What is expected: What the task requires is an exact printout of the listing below, pictures excluded.

Dataset excerpt:
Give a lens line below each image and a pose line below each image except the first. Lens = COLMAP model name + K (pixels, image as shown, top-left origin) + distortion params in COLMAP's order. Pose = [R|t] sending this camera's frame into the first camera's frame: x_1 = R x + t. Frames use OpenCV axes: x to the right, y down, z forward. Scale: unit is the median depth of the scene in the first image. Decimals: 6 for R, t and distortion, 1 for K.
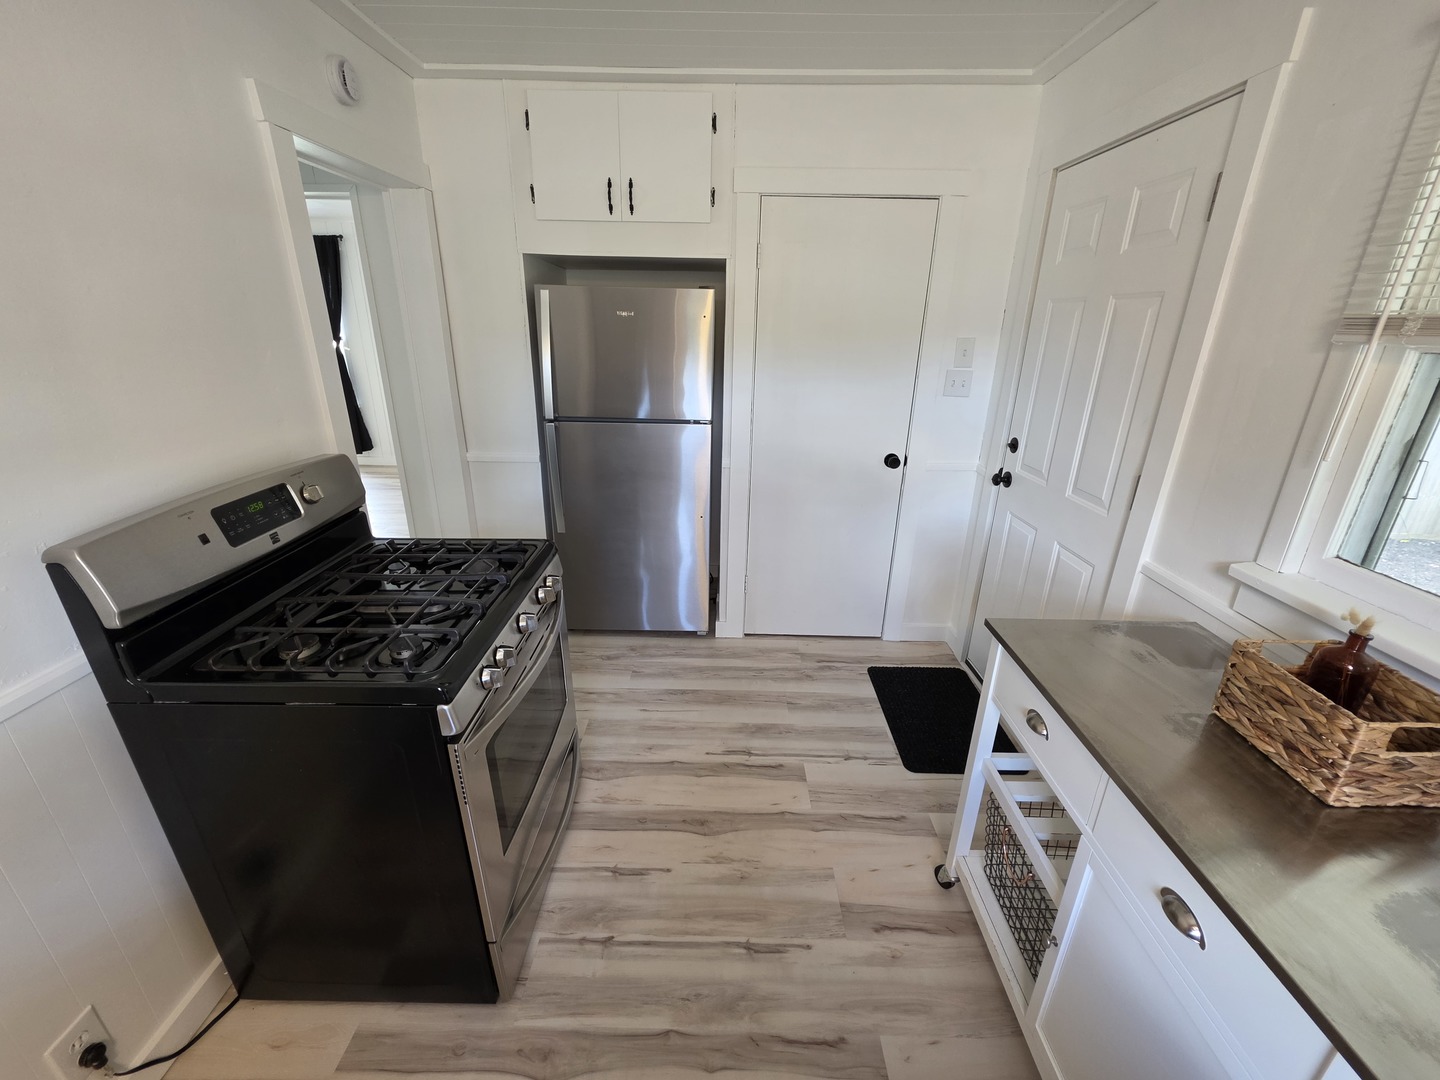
lens RADIAL K [[580.8, 0, 727.9], [0, 580.8, 540.6], [0, 0, 1]] dist [-0.005509, 0.000886]
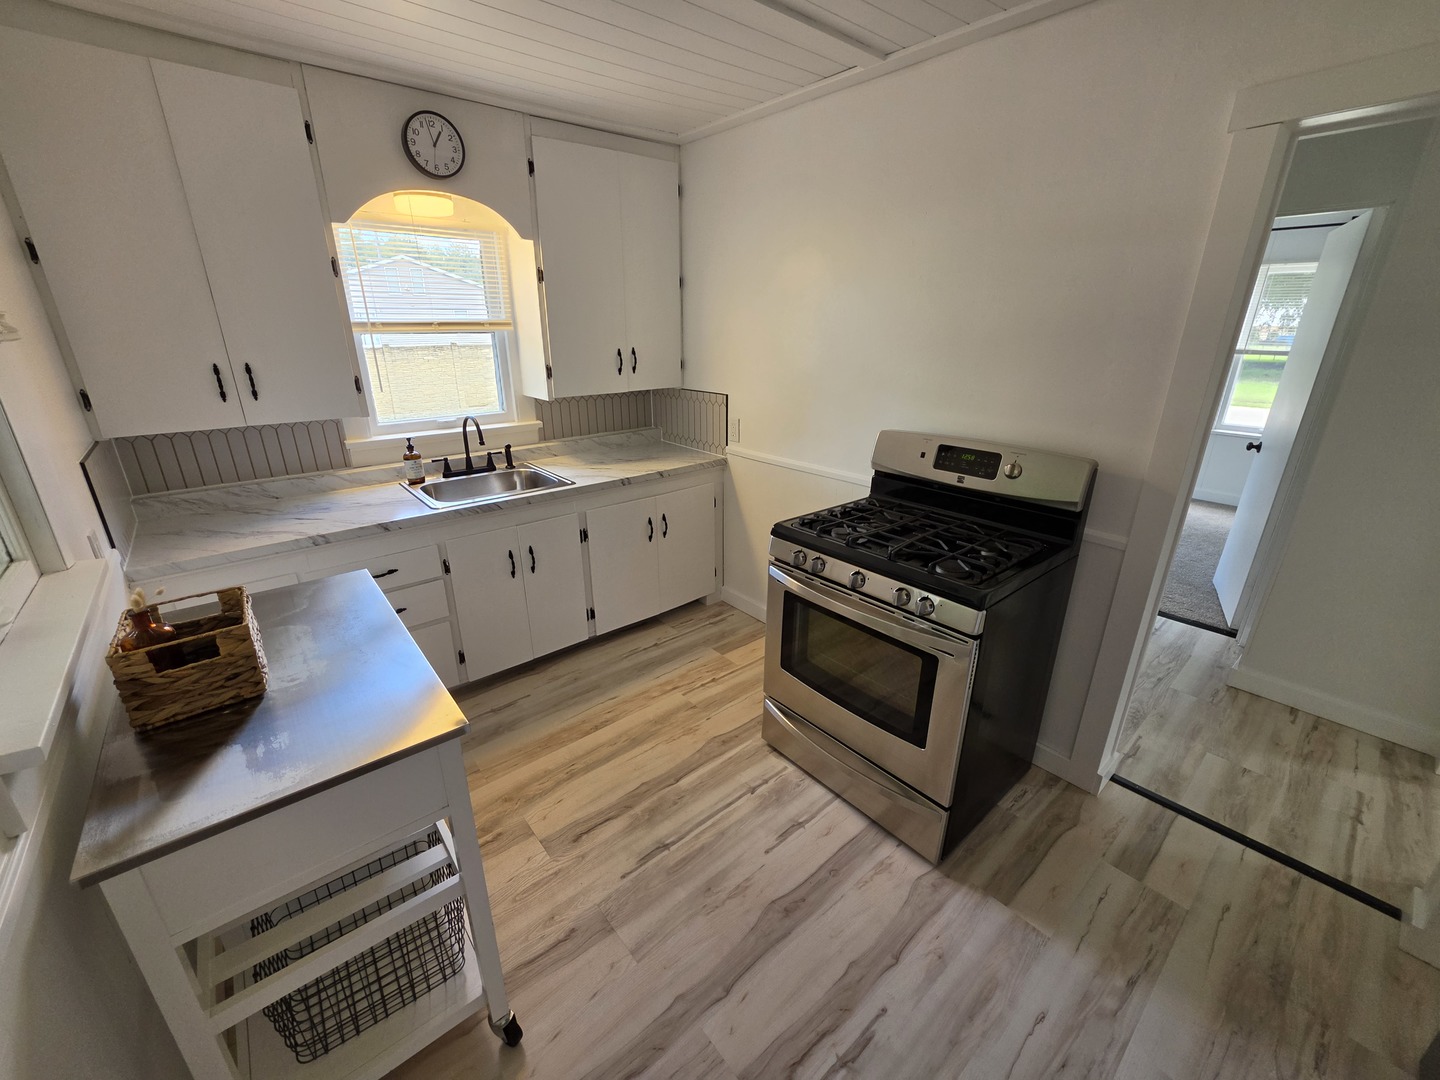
lens RADIAL K [[580.8, 0, 710.1], [0, 580.8, 536.3], [0, 0, 1]] dist [-0.005509, 0.000886]
pose [[-0.769935, 0.209962, -0.602591, 0.506637], [-0.239307, 0.780397, 0.577679, -0.475841], [0.591551, 0.588979, -0.550610, 1.219100]]
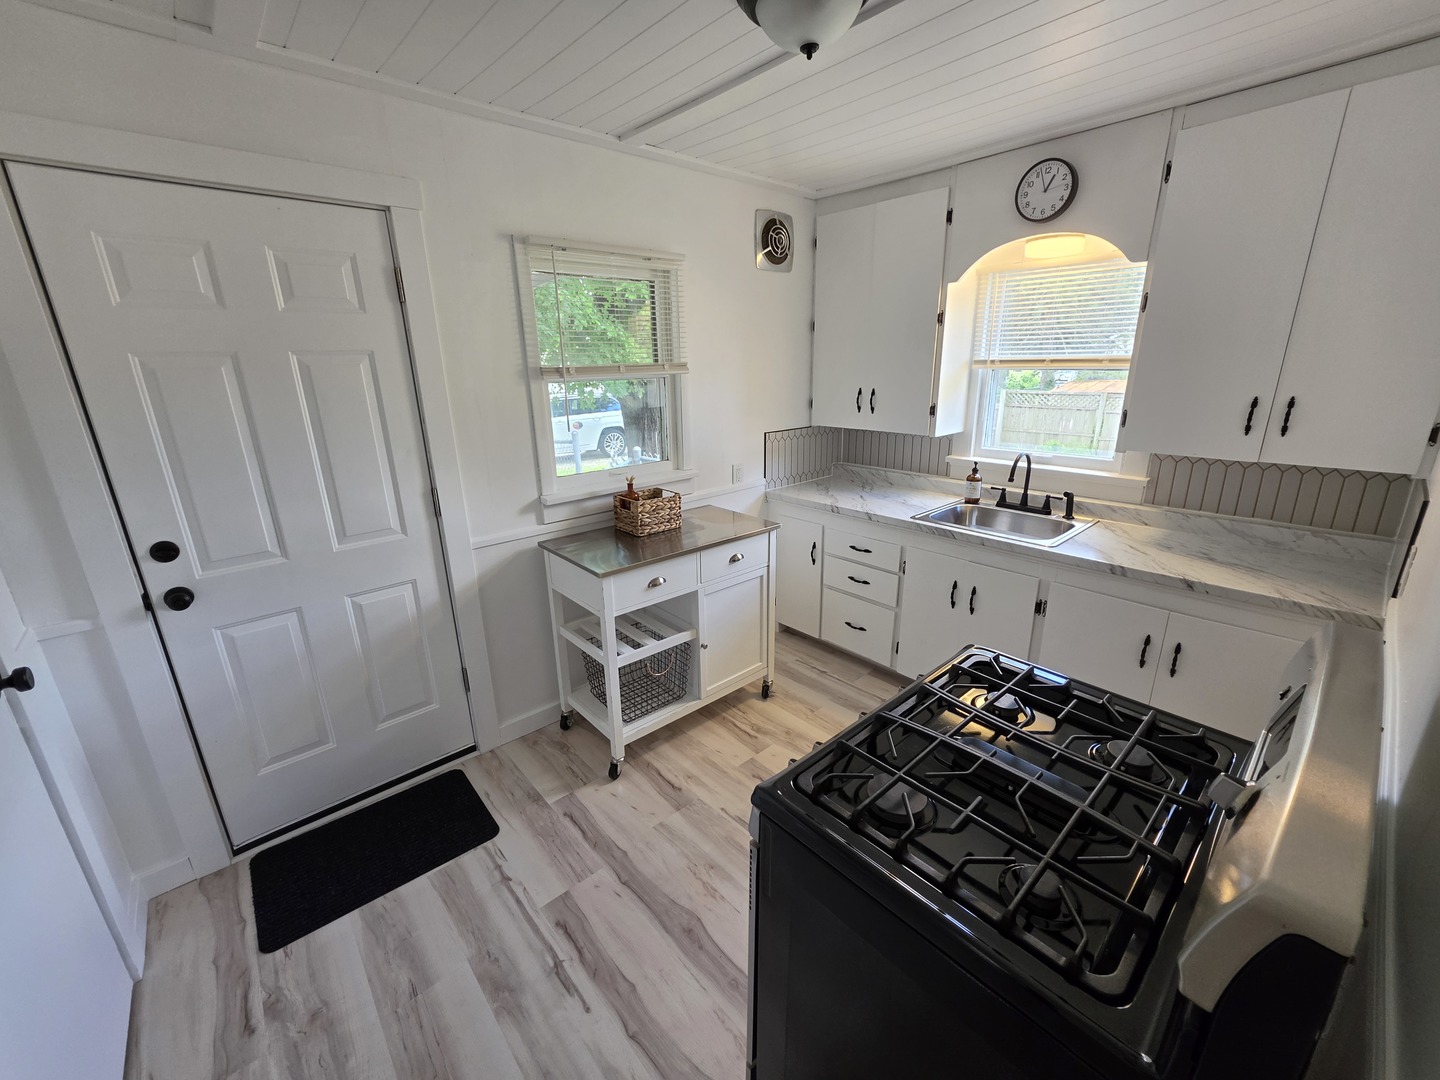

Result for this exercise:
Give a lens line below each image and a pose line below each image except the first. Lens = COLMAP model name + K (pixels, image as shown, top-left origin) + distortion params in COLMAP's order. Pose = [R|t] sending this camera's frame into the first camera's frame: x_1 = R x + t. Frames use OpenCV axes: x to the right, y down, z forward. Scale: unit is the median depth of the scene in the first image. Decimals: 6 for R, t and distortion, 1 for K.
lens RADIAL K [[580.8, 0, 727.9], [0, 580.8, 540.6], [0, 0, 1]] dist [-0.005509, 0.000886]
lens RADIAL K [[580.8, 0, 710.1], [0, 580.8, 536.3], [0, 0, 1]] dist [-0.005509, 0.000886]
pose [[-0.769935, 0.209962, -0.602591, 0.506637], [-0.239307, 0.780397, 0.577679, -0.475841], [0.591551, 0.588979, -0.550610, 1.219100]]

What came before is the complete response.